The evaluations so far suggest that the best effects of free lunches are derived from feeding kids who are sometimes or often hungry at home. You can read it for yourself:

Since the considerable (Covid-era) funding for the programme runs out at the end of this calendar year, it is timely to consider whether it can be better spent. Health Coalition Aotearoa suggests doubling the number of kids covered by the lunches, and keeping the programme universally free. The cost would run north of $548m a year.

I think the data suggests another compelling option: offer the programme in hybrid form across schools, some families pay, poorer families don’t, some kids choose to bring their own lunch. (The UK operates such a model for the majority of children who eat a school lunch.)

Such a scheme would allow us to feed every hungry child at school (on data from the NZ Health Survey you could feed these kids twice over) on the current bill of $274m.

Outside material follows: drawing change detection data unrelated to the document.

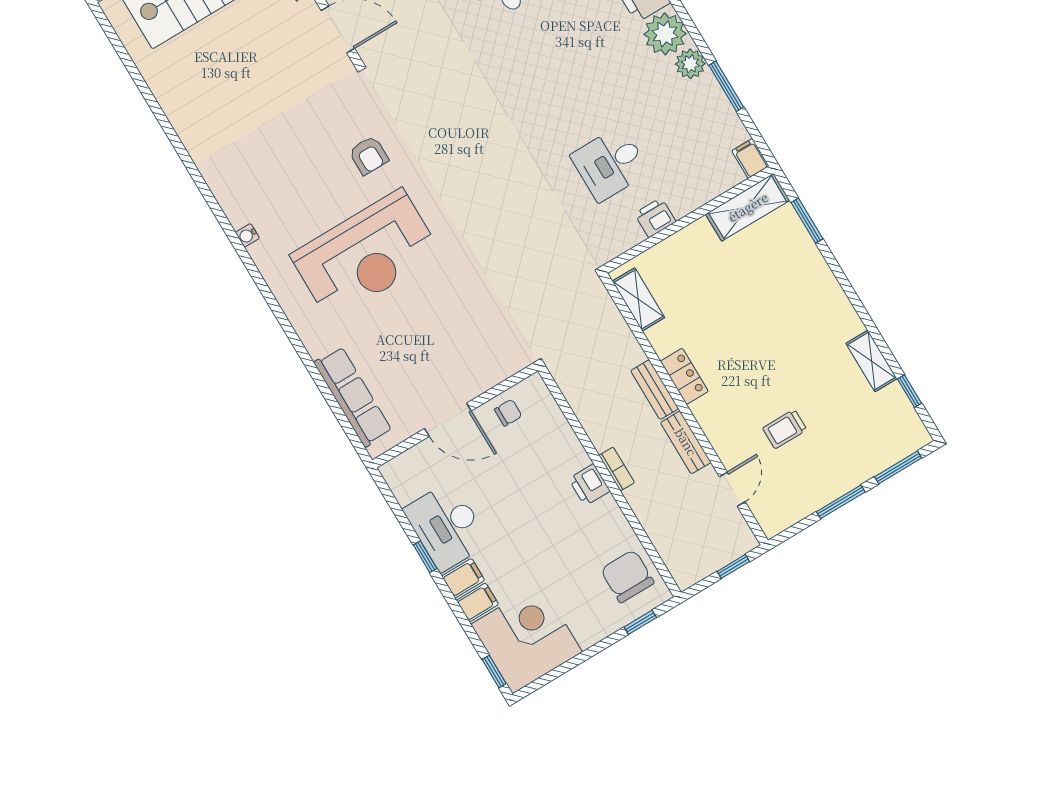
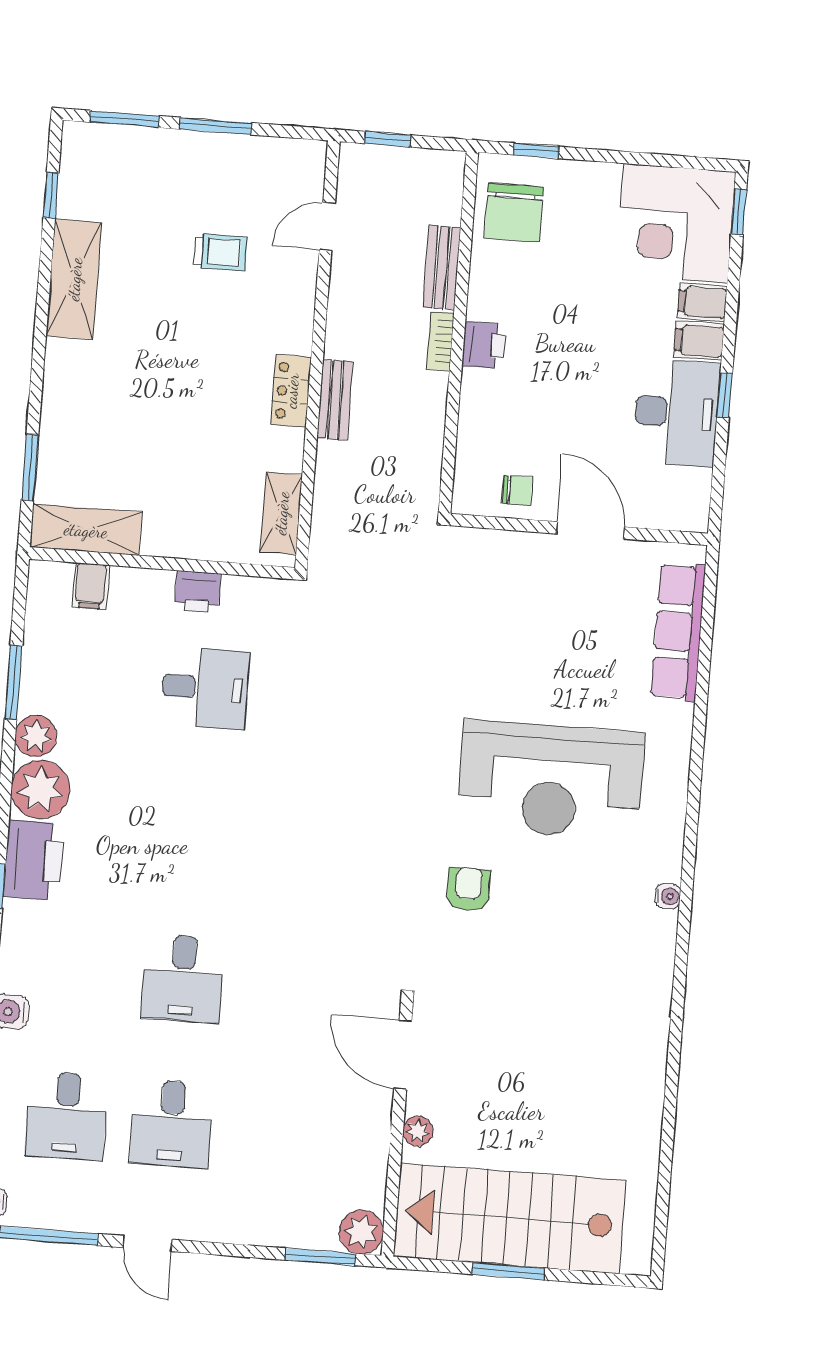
filing cabinet: (750, 158) -> (91, 586), moved
reception desk: (366, 255) -> (551, 780), turned 180
shelving: (871, 361) -> (74, 279), width x1.50, depth x1.33
chair: (508, 413) -> (517, 490), turned 180
bench: (686, 442) -> (442, 267), moved

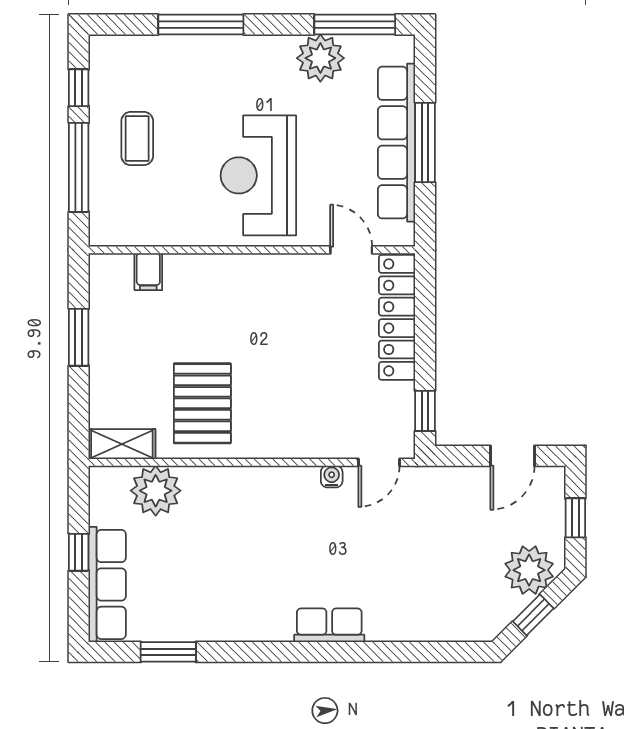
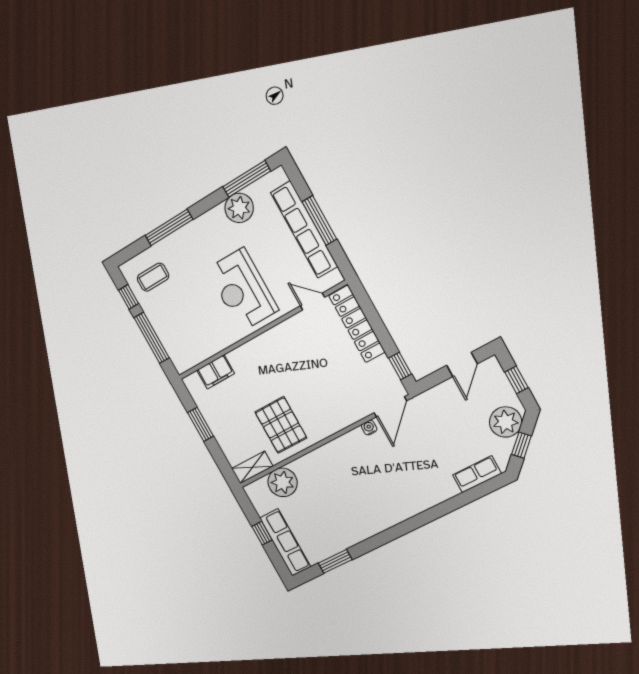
coffee table: (137, 139) -> (153, 277), moved, turned 90
filing cabinet: (148, 272) -> (216, 372), width x2.00
door: (379, 462) -> (390, 407), width x1.38
row of seats: (329, 625) -> (477, 474), moved

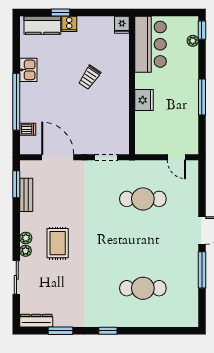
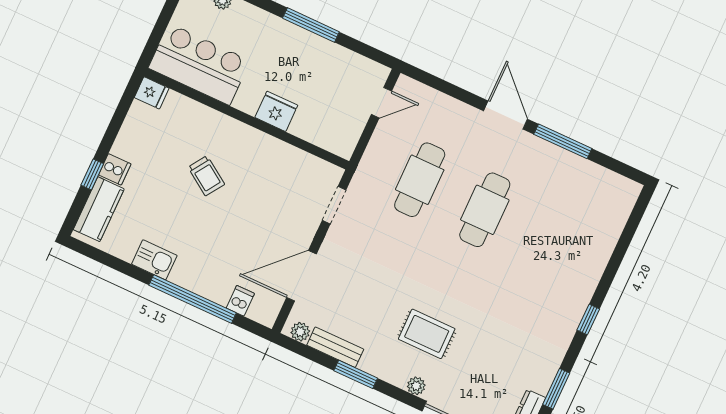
window: (16, 184) -> (356, 374), moved
plant: (26, 238) -> (300, 332), moved
cafe table: (143, 288) -> (485, 210), moved

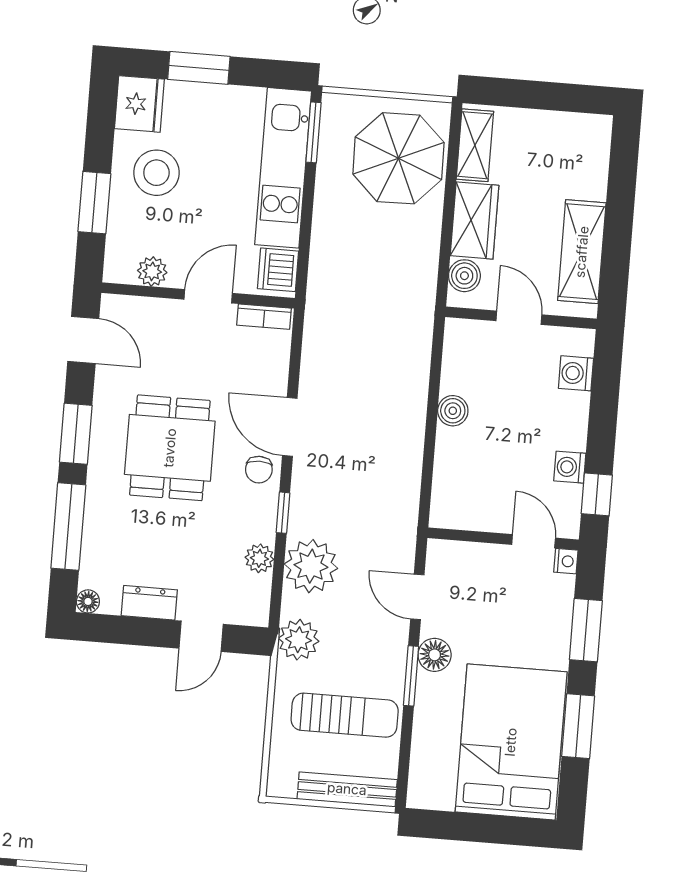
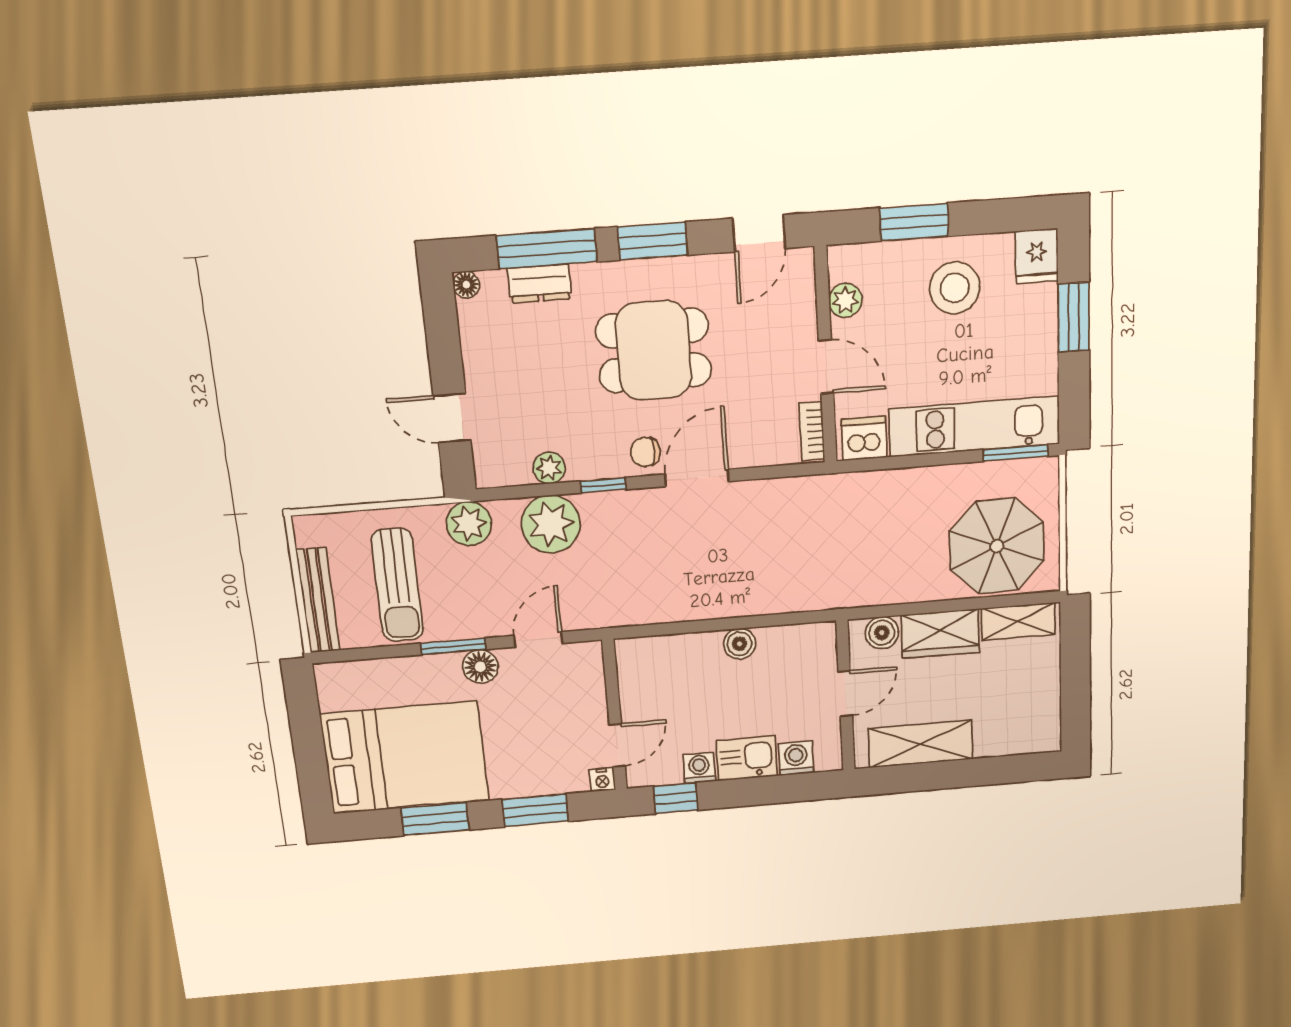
fridge: (139, 104) -> (1037, 256), width x0.72
kitchen sink: (568, 421) -> (747, 758), added
dresser: (149, 603) -> (539, 283), moved, turned 90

It is flat out misleading to suggest that stigma would necessarily be attached to children whose families could not pay for the lunches. Many schools currently manage to directly invoice families for ordinary course activities: outdoor education trips, school camp costs, even uniforms. These are billed discreetly, by email or sometimes families log into a central system. Sometimes the cost is quietly waived. We do not exist in an imagined world of lining up poor kids in a hallway for free stuff; it is a straw man to suggest that we do.